Random fact: there was a Mizzou student and an Arkansas student on this trip. None of us knew the others, but how random to have those type of connections meet up in Haiti. Sean in the picture below is from Mizzou.
This little girl, Miriam, had her second corneal transplant this trip! She had her first last year. This is Dr. Moyes in the photo, someone I work with and is from the Kansas City area.
This image is burned into my mind. Tears are welling up in my eyes as I write this. When I walked close to these babies they would all reach for someone to pick them up. I wish I had 5 arms! I tried to rotate holding these babies, but they did not like to be put down. That was really hard for me. It's seems silly for me to write what was hard for me, considering what is hard for these kids every day. I felt like I could never do enough - so overwhelmed by the whole experience.

This little guy is 12 years old, 5 feet tall and 41 pounds. He has been in the special needs orphanage for two years and is dearly loved by the staff and volunteers there. I think he probably has some sort of absorption issue - he's getting the same meals as the other kids who do not look like this, but he just isn't getting the nutrition he needs.
I'll end with this one because it's a happy one. These boys chased me around outside asking me to take their picture. They just giggled so hard when I showed them their picture from my camera. Their life is simple. Their life is much harder than mine. Their life will be full of seemingly insurmountable challenges. But they're happy, smiling and laughing. I learned a hard lesson in humility while in Haiti. Be joyful always.


  1. Very humbling; thank you for sharing!

  2. Thanks for sharing all this.

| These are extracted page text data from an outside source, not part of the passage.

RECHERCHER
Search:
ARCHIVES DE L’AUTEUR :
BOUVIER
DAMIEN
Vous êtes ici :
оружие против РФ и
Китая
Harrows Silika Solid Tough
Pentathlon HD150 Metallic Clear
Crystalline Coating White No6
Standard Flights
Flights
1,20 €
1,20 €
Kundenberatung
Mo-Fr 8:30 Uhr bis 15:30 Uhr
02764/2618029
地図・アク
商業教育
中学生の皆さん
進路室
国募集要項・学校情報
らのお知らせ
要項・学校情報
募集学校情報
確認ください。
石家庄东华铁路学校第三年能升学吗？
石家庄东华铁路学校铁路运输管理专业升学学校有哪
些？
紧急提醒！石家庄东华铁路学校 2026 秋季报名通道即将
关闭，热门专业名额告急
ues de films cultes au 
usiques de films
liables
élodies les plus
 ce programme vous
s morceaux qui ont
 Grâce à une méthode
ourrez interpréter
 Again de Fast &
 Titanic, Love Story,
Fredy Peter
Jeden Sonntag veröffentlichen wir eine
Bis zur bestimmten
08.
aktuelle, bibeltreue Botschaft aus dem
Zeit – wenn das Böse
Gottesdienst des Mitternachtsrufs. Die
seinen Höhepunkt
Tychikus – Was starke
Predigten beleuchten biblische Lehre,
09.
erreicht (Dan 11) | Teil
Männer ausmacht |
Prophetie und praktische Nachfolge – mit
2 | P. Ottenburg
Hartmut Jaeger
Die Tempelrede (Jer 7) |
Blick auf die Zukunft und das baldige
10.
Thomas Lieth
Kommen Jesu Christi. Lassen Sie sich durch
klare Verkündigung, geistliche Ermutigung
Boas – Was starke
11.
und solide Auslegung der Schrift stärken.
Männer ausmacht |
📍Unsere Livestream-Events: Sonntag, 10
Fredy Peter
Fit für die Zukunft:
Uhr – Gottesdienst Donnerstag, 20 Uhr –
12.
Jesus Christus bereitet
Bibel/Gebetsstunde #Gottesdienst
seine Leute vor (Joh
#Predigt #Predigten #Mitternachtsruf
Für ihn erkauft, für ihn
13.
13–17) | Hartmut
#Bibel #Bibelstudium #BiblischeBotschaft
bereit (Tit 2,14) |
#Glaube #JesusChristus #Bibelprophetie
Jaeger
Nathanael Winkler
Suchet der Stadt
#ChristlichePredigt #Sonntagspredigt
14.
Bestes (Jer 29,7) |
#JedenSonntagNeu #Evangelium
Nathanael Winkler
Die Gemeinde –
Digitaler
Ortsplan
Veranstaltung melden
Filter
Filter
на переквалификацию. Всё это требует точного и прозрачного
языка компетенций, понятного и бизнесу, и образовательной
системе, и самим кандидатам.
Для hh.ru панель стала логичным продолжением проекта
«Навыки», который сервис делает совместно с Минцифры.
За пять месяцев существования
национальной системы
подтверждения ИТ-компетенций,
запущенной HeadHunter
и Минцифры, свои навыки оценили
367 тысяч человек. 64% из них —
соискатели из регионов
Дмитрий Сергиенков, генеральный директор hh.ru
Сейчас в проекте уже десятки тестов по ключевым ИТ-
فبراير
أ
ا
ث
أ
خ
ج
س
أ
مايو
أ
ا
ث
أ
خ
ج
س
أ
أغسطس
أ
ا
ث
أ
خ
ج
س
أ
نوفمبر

That picture of the babies on the floor in the orphanage has been in my mind since I saw it when you posted on facebook. It breaks my heart. It is so hard to understand why we live so differently than much of the rest of the world. It makes me sick to think of all the things I want for, when some don't have enough to eat. It seems so easy to not think about it, when we don't see it often. I'm sure after going there you won't be able to easily forget. I'm happy to read about your experience! And those videos are precious.